Can we utilise our data (Big data) to do the same?

This though is just the start: medical data, by its very nature, is confidential: you need the patient’s explicit consent, given the current GDPR regulations. This is major obstacle especially where data has been collected over a number of years, predating the regulations – The latest alleged data breach is again going to impact on the reputation of well-meaning clinicians.

Given this background, trying to get centres to open up and share data is now an even bigger problem – They simply do not want to share data where consent or governance issues rears its head – That is the background we are finding within this project for the diabetic data – This is on top of the issues we already have to tackle, namely competition for the first publication or discovery!

Fixing it is not easy: we are working closely with our own data to develop the analytics. Once that is bedded down fully, then we can illustrate to the true stakeholders – The patients. Type 2 diabetes is a growing global problem for all. Yet despite this, developed countries like the UK still do not have a formal diabetic registry. The Scandinavian countries, being younger and more nimble, have both diabetic registry, as well as consented registries that are becoming an envy in the world of diabetes – Yet they hold less data than the UK.

So, as a starter for many challenges for such projects, let me take you down our journey of how we have started on this journey to utilize type 2 big data.

First, we secured agreement from the data custodians that the data was available, and that we could use it.

Naturally, formal consent for retrospective data from patients was not practical given the period that these databases had been build up. Therefore formal ethical approval was sought and was granted, to enable this data to be utilised and a ‘research database’ generated.

One side effect of this is that the research database could be available for other interested parties if they apply for using it.

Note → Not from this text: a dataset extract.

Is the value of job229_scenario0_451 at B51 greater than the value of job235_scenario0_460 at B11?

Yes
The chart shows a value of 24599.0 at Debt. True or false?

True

Having secured the approvals, then we were in a position to look at the data. That is the time when the sink moment arrived. These databases were clinically driven. This means busy clinical teams filed them when they saw the patient. The data fields were not mandatory. Also over the period, the data units changed, as well as other data fields added or removed. This culminated in significant gaps in various data fields.

Sometimes there is a need to deal with different databases that are formatted differently – A nightmare when you are trying to merge databases – Do you merge all or limit to a workable dataset – The last option is the one chosen. The downside is that you may lose the data fields of interest in avoiding gaps. Something to bear in mind if we are to do this again

We also need the clinical teams to work with the technical teams so that the concepts of ‘what do you want to see’ or what do you want to do with the data can be thrashed out: It means the clinician should have a picture in their minds, and the tech teams the paintbrush and colours to try to paint what they think the clinical team wants.

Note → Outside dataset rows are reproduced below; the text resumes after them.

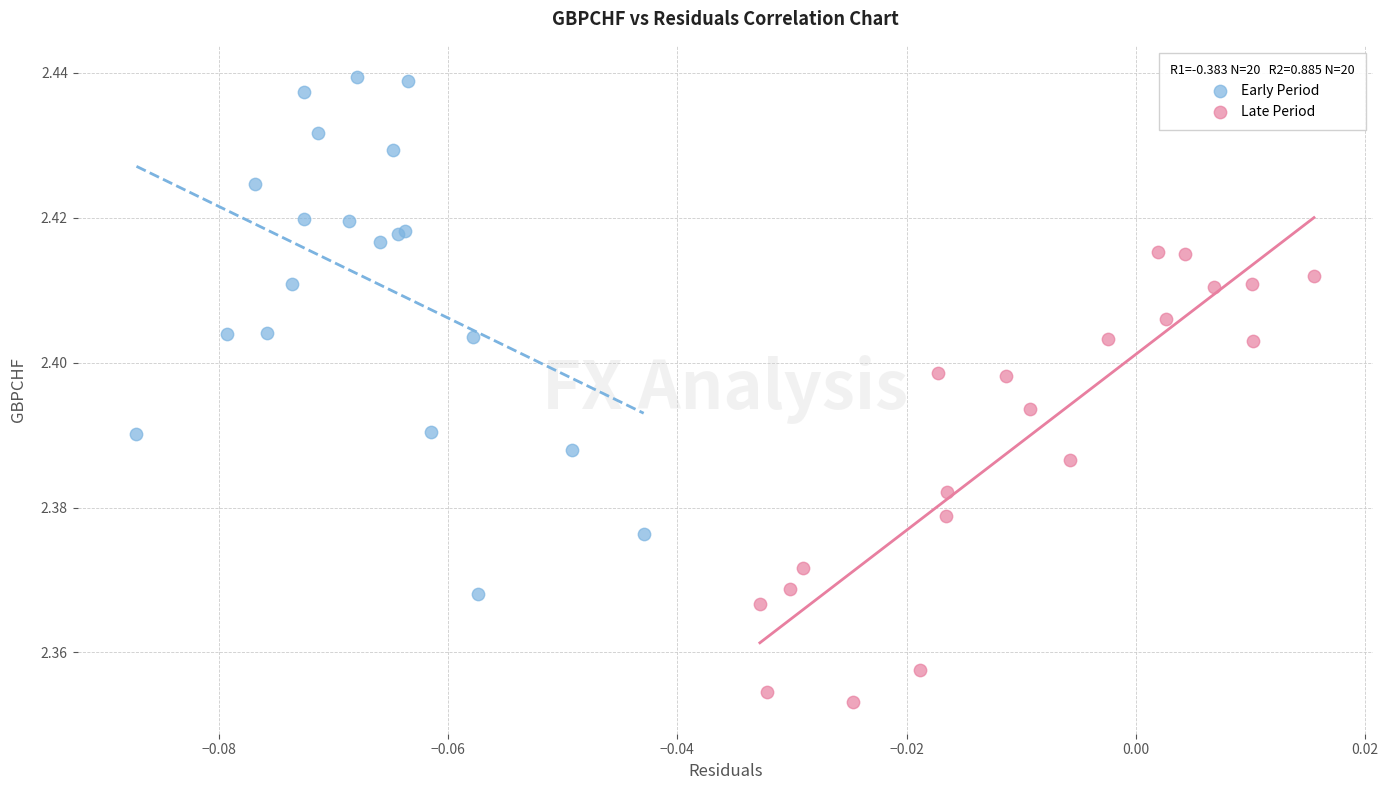

Which series contains the highest Y value?

Early Period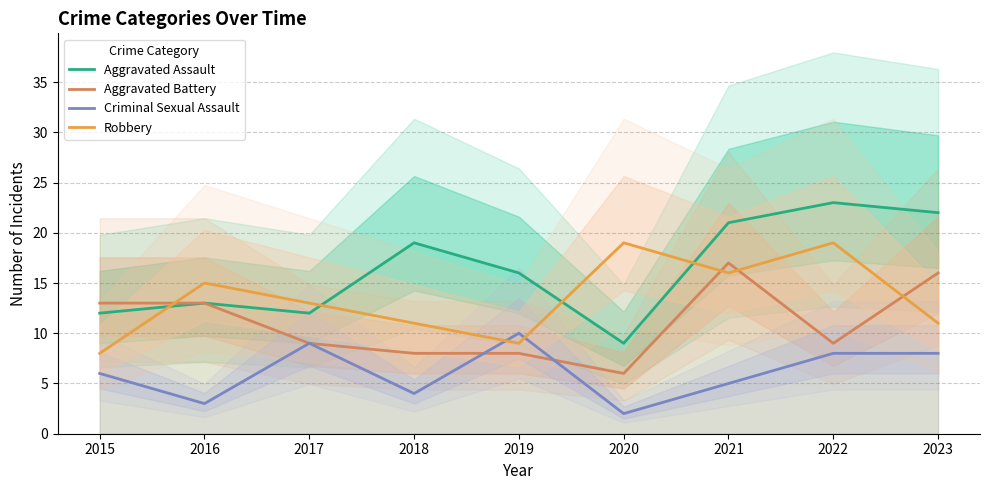

The value of Aggravated Battery at 2020 is 10. True or false?

False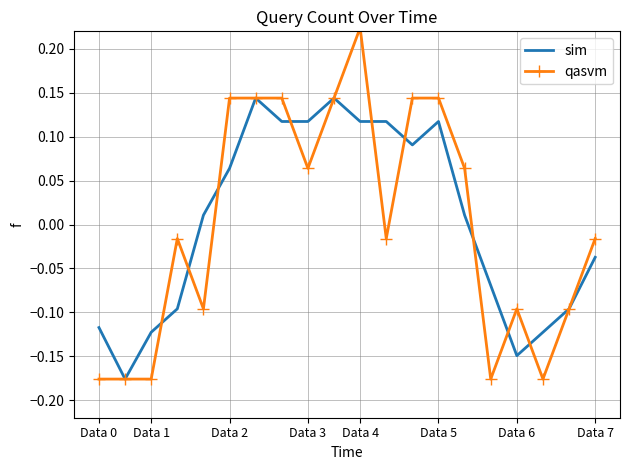

List the series in order of their peak value, highest first.

qasvm, sim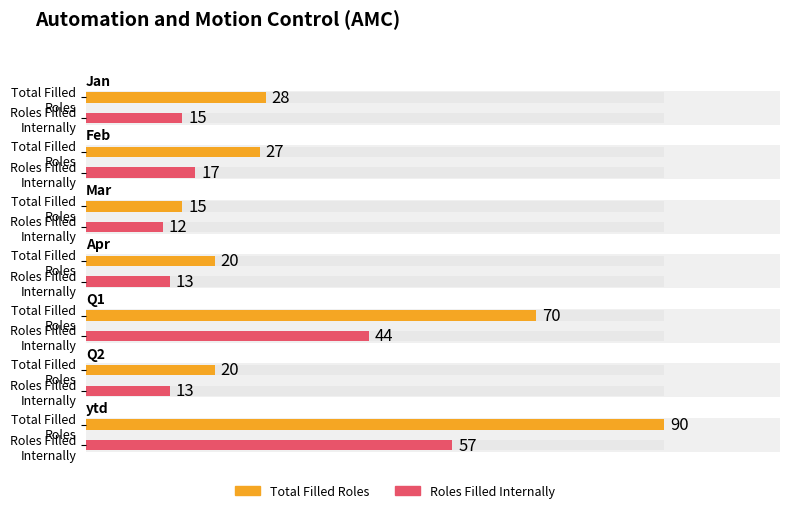

What is the value of the Total Filled Roles bar at the 4th from the left?

20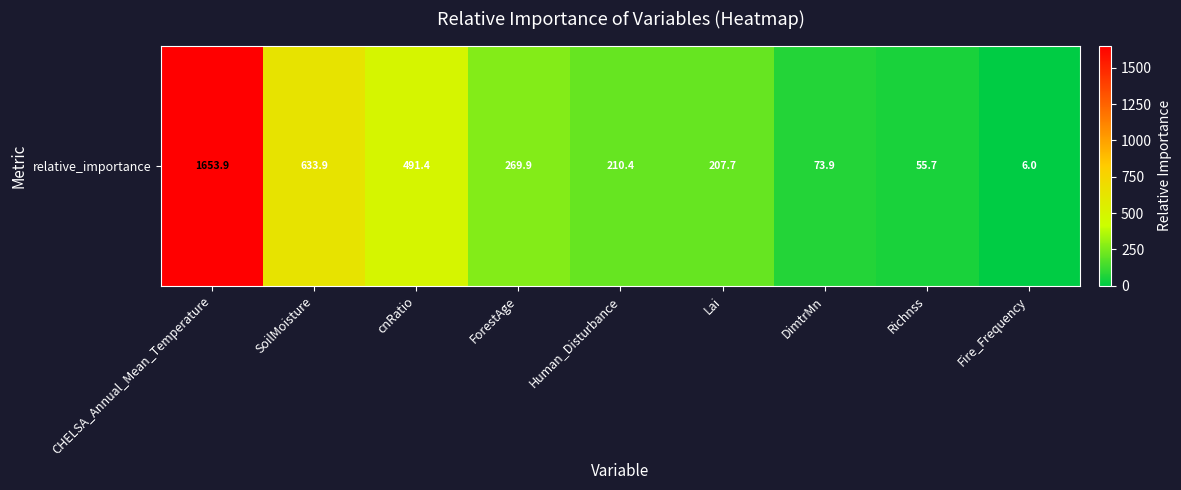

The value at SoilMoisture is 633.9. True or false?

True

Yes, you have guessed it – is that the way we should have done it?

What about the patient’s perspective? What about the scientist? How does pharm fit into the picture?

As I said before, this is the start of the journey. Each journey needs some safe steps: these are our safe steps. Once we have the system up then we are walking. Once we are walking, then we can set the pace and get the others on board. Until then, the journey is only starting – help take these steps with me down our Aegle journey.

Let me go through our initial analytics journey. Deciding on the clinical scenarios for the T2D case and related analytics and visualization is an important step in such projects. This step depends on the availability of data to perform the analytics, is there a value from the business perspective of such scenario and analytics? Can we classify these analytics as big data analytics? Selecting the scenarios and related analytics works hand in hand with the availability of data and validity of the business model of such a scenario in the health sector.

One of the recommendations and lessons learnt in working with big data analytics projects like AEGLE is to start with a pre-project or projects that involve the initial steps of having the data and the ethics clearing of using the data, the big data scenarios and analytics and the validity of the business model.  Then we can go ahead and spend resources and time to complete the rest of the steps of building the big data platform infrastructure, development of the systems modules that can perform the system functionalities related to a typical big data analytics platform, e.g. the storing the data securely, workflow and analytics creating, running and management, and visualizations.  The development of these requires resources in terms of cost and talent staff and time to develop such a complex system.